Quitters (57.8%) were more likely to be in a relationship than their non-quitting counterparts (49.6%, p = .022) and were less likely to suffer from postnatal depression (2.4% vs. 6.0%, p = .029). No other differences between quitters and smokers were observed.
Determining the profile of women who are able to quit during pregnancy may be important to improve the relatively poor cessation rates among maternal smokers and may assist in more effectively targeting at-risk women.
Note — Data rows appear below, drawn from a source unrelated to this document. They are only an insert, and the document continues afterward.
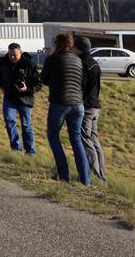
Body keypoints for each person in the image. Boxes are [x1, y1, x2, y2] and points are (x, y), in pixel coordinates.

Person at [39, 32, 91, 185]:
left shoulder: (52, 59)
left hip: (60, 102)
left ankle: (63, 174)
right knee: (76, 139)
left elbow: (43, 79)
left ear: (57, 43)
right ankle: (85, 179)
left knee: (53, 136)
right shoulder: (77, 59)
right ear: (71, 44)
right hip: (78, 104)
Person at [0, 43, 39, 155]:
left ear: (21, 53)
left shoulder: (29, 64)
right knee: (9, 120)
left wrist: (27, 89)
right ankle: (16, 148)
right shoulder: (3, 62)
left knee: (26, 125)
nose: (12, 57)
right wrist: (0, 87)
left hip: (25, 98)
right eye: (10, 55)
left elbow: (38, 83)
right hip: (9, 97)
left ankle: (30, 152)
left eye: (15, 55)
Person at [74, 37, 105, 183]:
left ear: (78, 48)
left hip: (86, 107)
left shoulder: (82, 63)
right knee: (94, 140)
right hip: (95, 106)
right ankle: (102, 173)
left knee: (86, 141)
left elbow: (81, 86)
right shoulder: (94, 63)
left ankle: (95, 175)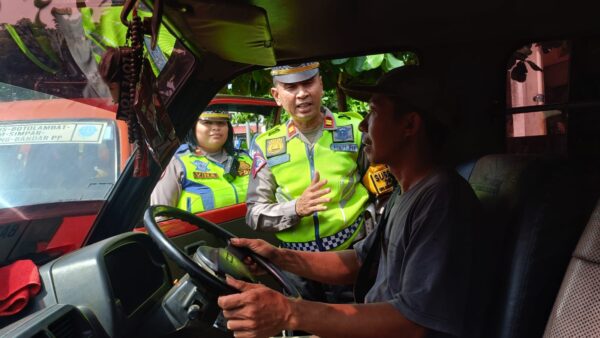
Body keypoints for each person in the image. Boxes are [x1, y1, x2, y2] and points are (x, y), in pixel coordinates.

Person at [218, 65, 494, 338]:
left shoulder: (439, 200)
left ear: (409, 125)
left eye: (373, 112)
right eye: (290, 87)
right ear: (276, 95)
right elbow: (363, 262)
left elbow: (413, 323)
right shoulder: (406, 192)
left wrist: (290, 312)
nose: (363, 125)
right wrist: (279, 257)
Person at [246, 62, 372, 302]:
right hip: (295, 266)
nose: (302, 93)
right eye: (291, 87)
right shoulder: (266, 145)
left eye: (308, 83)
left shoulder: (356, 129)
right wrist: (295, 208)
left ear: (321, 84)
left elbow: (381, 190)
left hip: (350, 257)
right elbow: (254, 214)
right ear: (277, 95)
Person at [150, 111, 252, 213]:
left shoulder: (245, 158)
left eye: (221, 122)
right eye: (207, 122)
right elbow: (160, 216)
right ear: (193, 127)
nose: (216, 127)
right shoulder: (177, 163)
Smoking cessation interventions have traditionally targeted socially disadvantaged women, for good reason: the majority of smoking pregnant women fall into this category. However, despite the significant attention and resources dedicated to antenatal smoking cessation interventions, most are ineffective with only 7.6% of the present sample quitting smoking during pregnancy. This paper may assist in developing more effective antenatal smoking cessation interventions by more clearly describing the profile of maternal smokers who successfully quit during pregnancy. Specifically, this paper highlights the need to acknowledge and address women's relationship status and mental health in order to promote smoking cessation in pregnancy.
吸烟仍是导致不良妊娠结局的唯一最重要的可预防因素,然而约12%的澳大利亚女性在孕期吸烟。许多女性在发现自己怀孕后有戒烟的意愿,但成功戒烟的却很少。虽然此前的研究对比了吸烟孕妇与其不吸烟的同龄人(目标1),但对于孕期成功戒烟的女性与未成功戒烟的女性之间的差异却知之甚少(目标2)。在此,我们展示一项研究的结果,该研究调查了孕期成功戒烟女性的特征。
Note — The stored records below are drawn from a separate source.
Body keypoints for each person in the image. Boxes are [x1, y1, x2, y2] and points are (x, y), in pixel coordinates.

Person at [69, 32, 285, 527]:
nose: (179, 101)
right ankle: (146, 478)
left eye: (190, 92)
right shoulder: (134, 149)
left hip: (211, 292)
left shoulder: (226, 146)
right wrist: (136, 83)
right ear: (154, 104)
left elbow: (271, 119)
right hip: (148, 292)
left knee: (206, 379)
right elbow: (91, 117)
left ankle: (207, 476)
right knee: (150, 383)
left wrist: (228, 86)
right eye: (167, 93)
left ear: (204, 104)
数据取自塔斯马尼亚人口健康数据库中2011年至2013年期间接受产前护理的女性(n = 14300)。收集的数据包括准妈妈的年龄、恋爱状况和种族、产前细节、心理健康状况以及药物使用情况。采用独立样本t检验来比较孕期已戒烟女性与未戒烟女性之间的差异。将孕期前半段(前20周)自我报告吸烟的19.4%的女性进一步分组并分析,比较孕期后半段仍报告吸烟的女性(吸烟者:n = 2570,92.4%)与已戒烟的女性(戒烟者:n = 211,7.6%)。
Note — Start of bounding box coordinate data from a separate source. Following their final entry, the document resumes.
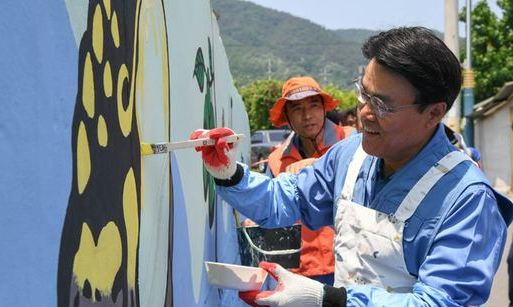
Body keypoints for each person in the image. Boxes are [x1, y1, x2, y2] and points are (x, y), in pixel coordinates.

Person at [191, 27, 513, 307]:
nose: (365, 113)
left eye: (382, 104)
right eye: (363, 94)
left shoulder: (467, 199)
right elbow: (286, 200)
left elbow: (441, 301)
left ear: (433, 113)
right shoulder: (348, 155)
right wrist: (229, 172)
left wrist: (328, 299)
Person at [243, 76, 354, 285]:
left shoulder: (351, 142)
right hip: (299, 272)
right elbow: (268, 205)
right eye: (297, 109)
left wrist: (317, 165)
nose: (307, 116)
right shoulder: (277, 160)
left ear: (324, 108)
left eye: (313, 105)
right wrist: (254, 218)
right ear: (287, 116)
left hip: (350, 266)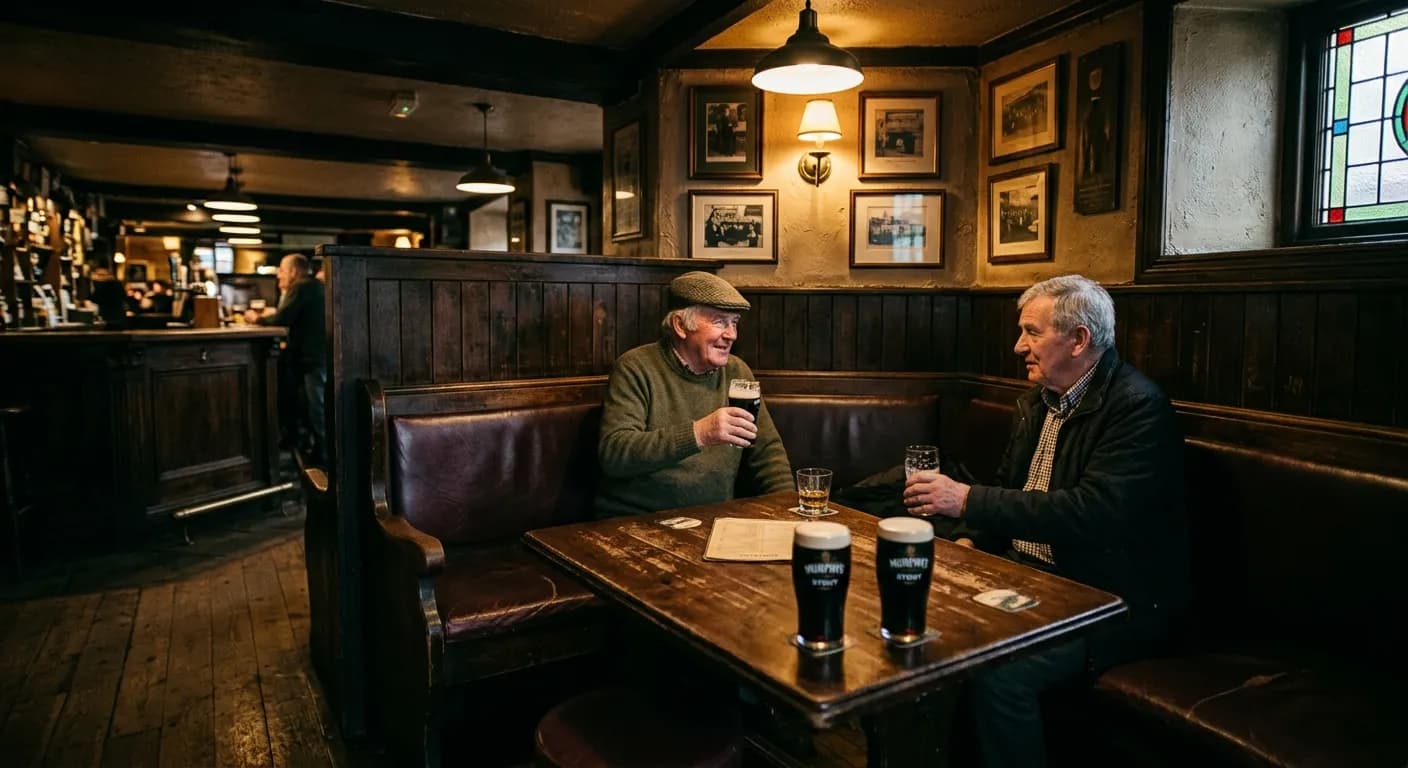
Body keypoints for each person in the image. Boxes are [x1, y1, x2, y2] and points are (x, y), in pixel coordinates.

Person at [902, 274, 1188, 768]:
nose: (1019, 346)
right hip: (1028, 574)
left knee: (1000, 673)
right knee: (919, 623)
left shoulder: (1137, 407)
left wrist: (966, 502)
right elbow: (1012, 489)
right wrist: (969, 543)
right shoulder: (1039, 400)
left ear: (1078, 339)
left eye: (1032, 332)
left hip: (1107, 600)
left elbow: (1093, 513)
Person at [594, 271, 792, 518]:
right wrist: (700, 433)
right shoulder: (636, 367)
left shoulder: (737, 371)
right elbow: (615, 453)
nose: (732, 334)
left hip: (713, 519)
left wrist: (788, 511)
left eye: (734, 322)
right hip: (638, 521)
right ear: (680, 325)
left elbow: (767, 455)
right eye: (720, 321)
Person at [245, 253, 327, 463]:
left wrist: (258, 318)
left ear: (293, 271)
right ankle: (316, 450)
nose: (279, 274)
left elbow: (283, 318)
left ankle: (324, 457)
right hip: (316, 355)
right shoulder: (313, 286)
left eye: (282, 269)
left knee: (316, 407)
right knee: (312, 405)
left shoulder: (301, 287)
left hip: (312, 358)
与未戒烟者(49.6%,p = 0.022)相比,戒烟者(57.8%)恋爱的可能性更大,且患产后抑郁症的可能性更小(2.4%对6.0%,p = 0.029)。未观察到戒烟者与吸烟者之间的其他差异。
确定孕期能够成功戒烟的女性特征对于提高吸烟孕妇相对较低的戒烟率可能很重要,并且可能有助于更有效地针对高危女性。
传统上,戒烟干预措施的目标是社会经济地位不利的女性,这是有充分理由的:大多数吸烟孕妇属于这一类别。然而,尽管产前戒烟干预措施受到了大量关注并投入了资源,但大多数措施效果不佳,本样本中只有7.6%的女性在孕期成功戒烟。本文通过更清晰地描述孕期成功戒烟的吸烟孕妇特征,可能有助于制定更有效的产前戒烟干预措施。具体而言,本文强调需要认识并解决女性的恋爱状况和心理健康问题,以促进孕期戒烟。